京王線で新宿に出て、新宿で「ウルトラあずさ」に乗って、本を一冊読んでいればそのうちに松本に着く。
松本でバスに乗り換えて、ちょっといなかにはいったところに、おばあちゃんの実家がある。
「あらー、よく来てくれたねー」
おばあちゃんはもう70代だけど、まだ元気で身の回りのことはできる。
「ちょっと病院行ってくるから、お留守番お願いね」
「はい」
おばあちゃんの家は広い。
笹塚のマンションの3倍はある。開かずの間がいくつもあって、探検みたいで面白い。
一番北側の部屋には、段ボールがいっぱい重なっていた。
おばあちゃんからも「危ないからそこで遊んじゃダメですよ」といわれてたけど、ウンで追う神経はある方だから。
段ボールの中は「監査記録」とか「決算短信」とか書いてあるわからない書類ばかりで、重いのが多い。

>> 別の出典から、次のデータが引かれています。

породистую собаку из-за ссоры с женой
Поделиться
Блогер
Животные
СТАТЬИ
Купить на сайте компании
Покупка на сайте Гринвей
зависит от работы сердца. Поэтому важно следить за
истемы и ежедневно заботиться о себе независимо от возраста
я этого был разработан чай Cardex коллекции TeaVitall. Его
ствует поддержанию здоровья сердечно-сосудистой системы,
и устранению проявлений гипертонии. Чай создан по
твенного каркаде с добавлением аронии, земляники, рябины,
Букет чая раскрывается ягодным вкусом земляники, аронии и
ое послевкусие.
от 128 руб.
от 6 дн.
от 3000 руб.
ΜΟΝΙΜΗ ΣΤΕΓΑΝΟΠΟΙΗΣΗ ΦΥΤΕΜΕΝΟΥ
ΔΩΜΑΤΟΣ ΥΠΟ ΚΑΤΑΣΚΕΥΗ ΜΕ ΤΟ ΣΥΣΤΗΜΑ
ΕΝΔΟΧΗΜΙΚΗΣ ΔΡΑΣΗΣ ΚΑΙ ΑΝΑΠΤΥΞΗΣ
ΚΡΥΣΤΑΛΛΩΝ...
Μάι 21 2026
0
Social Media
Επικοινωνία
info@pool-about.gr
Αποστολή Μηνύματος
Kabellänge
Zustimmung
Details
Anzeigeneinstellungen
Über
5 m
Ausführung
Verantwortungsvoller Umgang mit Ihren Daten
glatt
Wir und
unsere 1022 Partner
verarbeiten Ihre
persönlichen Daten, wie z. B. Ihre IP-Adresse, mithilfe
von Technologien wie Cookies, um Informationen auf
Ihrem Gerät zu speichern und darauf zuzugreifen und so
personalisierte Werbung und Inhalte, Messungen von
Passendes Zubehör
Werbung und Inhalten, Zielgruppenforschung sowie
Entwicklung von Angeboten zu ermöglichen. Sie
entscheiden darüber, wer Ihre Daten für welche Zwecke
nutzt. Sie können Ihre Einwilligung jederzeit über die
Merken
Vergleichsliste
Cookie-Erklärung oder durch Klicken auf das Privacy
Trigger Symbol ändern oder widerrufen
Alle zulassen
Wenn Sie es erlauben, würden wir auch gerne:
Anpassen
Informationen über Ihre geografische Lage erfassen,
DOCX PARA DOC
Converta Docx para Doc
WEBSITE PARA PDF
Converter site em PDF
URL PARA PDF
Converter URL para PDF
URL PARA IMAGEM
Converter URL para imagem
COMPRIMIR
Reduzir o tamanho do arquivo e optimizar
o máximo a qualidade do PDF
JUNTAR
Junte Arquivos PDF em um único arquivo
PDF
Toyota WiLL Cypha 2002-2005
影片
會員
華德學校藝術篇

ひとつくらい財宝とか金塊とか札束とか入ってないかなーって思ってさがしていたら、ひとつだけ大きい割に軽い段ボールがあった。
「わっ・・・・と」
開けてみたら、靴がいっぱい入っていた。
「なに、この靴・・・・」
底がやけに薄いブーツのような靴が6足入っていた。
気になったのは、やけにかっこいい色使い。6足とも銀色の靴で、ピンクや赤、ブルーでぶち取りがされている。
そのときおばあちゃんが戻ってきた。
「おばあちゃん、この靴、なに?」
「・・・・!!」
おばあちゃんは一瞬厳しい表情になってたけど
「昔、おじいちゃんから貰ったのよ、お仕事で使ってただけ・・・・」
******************
私もそれ以上は聞かないでおいた。
おばあちゃんも昔、プロレスをやっていたんだ。
帰りの「ウルトラあずさ」の中、ちょっとコウフンしている自分がいた。